#### Task brief:
Collect each line in the rows below that contains the word "series". Letter case must match.
::::::
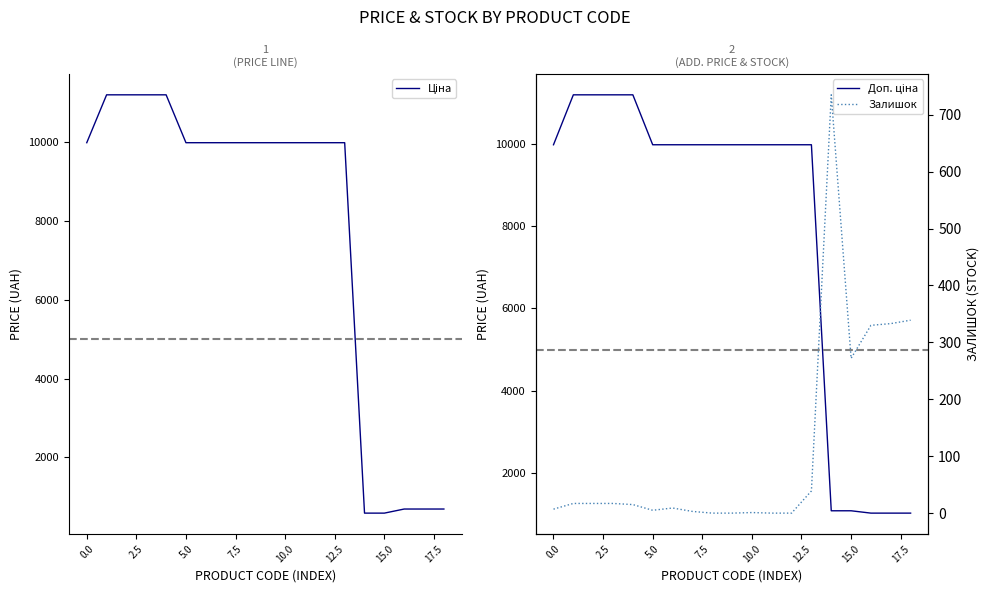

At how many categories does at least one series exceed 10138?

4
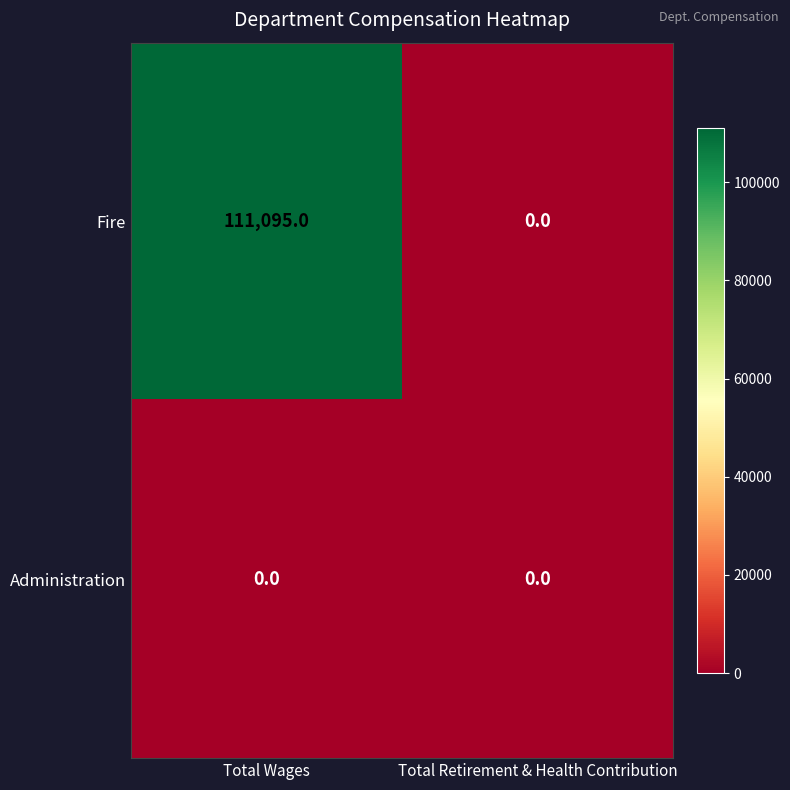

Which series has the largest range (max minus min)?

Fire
::::::
#### Task answer:
At how many categories does at least one series exceed 10138?
Which series has the largest range (max minus min)?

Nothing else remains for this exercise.